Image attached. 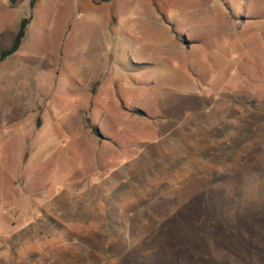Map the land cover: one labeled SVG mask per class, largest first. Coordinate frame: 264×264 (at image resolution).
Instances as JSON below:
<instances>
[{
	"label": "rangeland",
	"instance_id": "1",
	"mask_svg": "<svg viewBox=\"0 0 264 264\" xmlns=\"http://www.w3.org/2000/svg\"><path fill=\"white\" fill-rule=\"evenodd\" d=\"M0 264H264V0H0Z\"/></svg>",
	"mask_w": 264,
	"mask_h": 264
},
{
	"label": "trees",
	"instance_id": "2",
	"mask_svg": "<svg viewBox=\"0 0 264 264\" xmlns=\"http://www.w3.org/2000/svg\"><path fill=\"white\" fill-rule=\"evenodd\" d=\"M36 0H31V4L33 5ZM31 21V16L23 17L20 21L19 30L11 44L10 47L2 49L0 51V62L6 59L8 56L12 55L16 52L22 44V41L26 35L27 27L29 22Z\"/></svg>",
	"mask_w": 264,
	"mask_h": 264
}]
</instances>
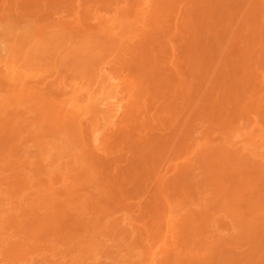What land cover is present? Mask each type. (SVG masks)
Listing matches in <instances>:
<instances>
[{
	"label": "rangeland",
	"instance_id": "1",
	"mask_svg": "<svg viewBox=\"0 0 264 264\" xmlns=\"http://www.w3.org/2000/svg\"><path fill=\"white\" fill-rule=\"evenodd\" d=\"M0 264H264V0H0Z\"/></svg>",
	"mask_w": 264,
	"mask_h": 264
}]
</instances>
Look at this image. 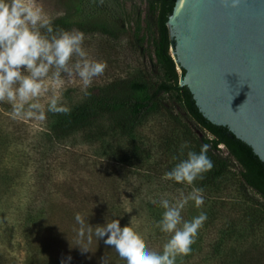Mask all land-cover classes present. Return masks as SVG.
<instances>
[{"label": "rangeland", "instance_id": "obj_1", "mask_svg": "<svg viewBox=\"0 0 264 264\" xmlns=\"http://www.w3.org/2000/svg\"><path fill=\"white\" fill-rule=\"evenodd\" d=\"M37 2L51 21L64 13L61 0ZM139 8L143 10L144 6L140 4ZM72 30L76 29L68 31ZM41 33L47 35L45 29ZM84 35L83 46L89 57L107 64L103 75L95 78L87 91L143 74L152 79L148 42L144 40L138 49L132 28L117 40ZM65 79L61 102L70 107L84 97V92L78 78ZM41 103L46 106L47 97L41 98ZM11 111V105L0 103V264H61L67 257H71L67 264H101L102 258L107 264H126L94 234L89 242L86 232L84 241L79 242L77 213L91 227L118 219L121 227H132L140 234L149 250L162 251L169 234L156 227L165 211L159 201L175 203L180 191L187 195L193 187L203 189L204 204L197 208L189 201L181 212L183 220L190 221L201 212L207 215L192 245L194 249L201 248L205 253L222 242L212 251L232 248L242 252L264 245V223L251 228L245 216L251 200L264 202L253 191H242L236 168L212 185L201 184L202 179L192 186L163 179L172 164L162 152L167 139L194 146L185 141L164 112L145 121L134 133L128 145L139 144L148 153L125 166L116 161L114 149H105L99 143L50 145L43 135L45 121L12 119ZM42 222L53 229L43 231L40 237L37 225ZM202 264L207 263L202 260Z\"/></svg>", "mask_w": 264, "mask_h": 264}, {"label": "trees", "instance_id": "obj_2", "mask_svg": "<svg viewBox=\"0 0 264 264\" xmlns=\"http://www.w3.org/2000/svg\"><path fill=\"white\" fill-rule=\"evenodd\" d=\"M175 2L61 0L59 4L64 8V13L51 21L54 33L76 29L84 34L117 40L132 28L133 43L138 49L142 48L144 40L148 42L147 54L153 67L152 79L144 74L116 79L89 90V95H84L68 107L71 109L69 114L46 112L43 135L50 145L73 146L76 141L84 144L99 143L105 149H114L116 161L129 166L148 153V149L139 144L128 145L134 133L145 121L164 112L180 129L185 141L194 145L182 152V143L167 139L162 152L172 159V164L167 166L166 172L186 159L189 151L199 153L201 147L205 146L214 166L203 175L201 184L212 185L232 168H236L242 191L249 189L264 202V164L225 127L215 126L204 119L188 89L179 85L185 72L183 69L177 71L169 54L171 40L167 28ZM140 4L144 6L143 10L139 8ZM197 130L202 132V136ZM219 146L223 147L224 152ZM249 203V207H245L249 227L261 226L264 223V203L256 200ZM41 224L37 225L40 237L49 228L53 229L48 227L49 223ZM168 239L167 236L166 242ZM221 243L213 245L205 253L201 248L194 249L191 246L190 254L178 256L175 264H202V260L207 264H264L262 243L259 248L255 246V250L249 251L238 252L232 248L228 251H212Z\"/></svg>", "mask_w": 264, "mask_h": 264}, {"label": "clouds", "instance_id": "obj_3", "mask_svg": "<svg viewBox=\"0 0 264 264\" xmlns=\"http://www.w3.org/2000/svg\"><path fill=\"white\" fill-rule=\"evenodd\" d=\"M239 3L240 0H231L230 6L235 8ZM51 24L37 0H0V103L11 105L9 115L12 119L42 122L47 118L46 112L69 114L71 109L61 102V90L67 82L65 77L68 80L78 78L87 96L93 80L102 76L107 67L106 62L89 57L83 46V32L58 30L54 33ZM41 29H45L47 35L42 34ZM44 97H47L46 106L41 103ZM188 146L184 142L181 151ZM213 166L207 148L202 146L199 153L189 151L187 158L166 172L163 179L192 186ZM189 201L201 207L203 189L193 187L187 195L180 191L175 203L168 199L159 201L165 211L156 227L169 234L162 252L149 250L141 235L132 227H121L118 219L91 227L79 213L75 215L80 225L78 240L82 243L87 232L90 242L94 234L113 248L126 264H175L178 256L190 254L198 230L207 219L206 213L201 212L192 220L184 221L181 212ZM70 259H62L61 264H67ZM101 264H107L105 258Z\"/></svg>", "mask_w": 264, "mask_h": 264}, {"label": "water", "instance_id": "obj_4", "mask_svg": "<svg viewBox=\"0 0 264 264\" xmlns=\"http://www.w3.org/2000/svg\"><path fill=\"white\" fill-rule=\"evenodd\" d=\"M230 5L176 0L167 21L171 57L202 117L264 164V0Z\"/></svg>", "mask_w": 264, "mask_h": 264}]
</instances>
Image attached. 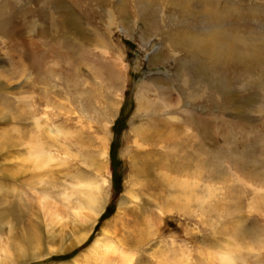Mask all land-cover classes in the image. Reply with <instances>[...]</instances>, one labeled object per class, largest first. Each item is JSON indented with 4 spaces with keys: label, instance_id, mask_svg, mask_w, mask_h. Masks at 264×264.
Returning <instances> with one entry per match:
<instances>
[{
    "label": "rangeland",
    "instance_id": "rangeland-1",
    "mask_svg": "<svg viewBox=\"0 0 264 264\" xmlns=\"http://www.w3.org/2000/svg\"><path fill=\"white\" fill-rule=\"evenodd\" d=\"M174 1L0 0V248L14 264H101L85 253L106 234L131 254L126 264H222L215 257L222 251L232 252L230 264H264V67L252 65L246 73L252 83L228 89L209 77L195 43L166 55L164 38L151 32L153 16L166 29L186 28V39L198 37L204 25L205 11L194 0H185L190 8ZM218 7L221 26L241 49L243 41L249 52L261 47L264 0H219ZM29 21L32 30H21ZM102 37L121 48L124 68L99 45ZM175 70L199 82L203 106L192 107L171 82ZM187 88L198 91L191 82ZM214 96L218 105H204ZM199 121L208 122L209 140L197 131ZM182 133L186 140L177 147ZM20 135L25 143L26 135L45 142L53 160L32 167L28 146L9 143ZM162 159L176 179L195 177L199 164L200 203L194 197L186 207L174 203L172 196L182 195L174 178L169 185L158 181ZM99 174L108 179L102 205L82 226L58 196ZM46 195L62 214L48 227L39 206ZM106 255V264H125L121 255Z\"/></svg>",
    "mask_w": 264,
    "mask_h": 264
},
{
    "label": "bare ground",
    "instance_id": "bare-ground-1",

### Task instructions
Please state how many lines in the items above contain the string "ground", matching case exactly, and reply with only that number.

### Completed task
2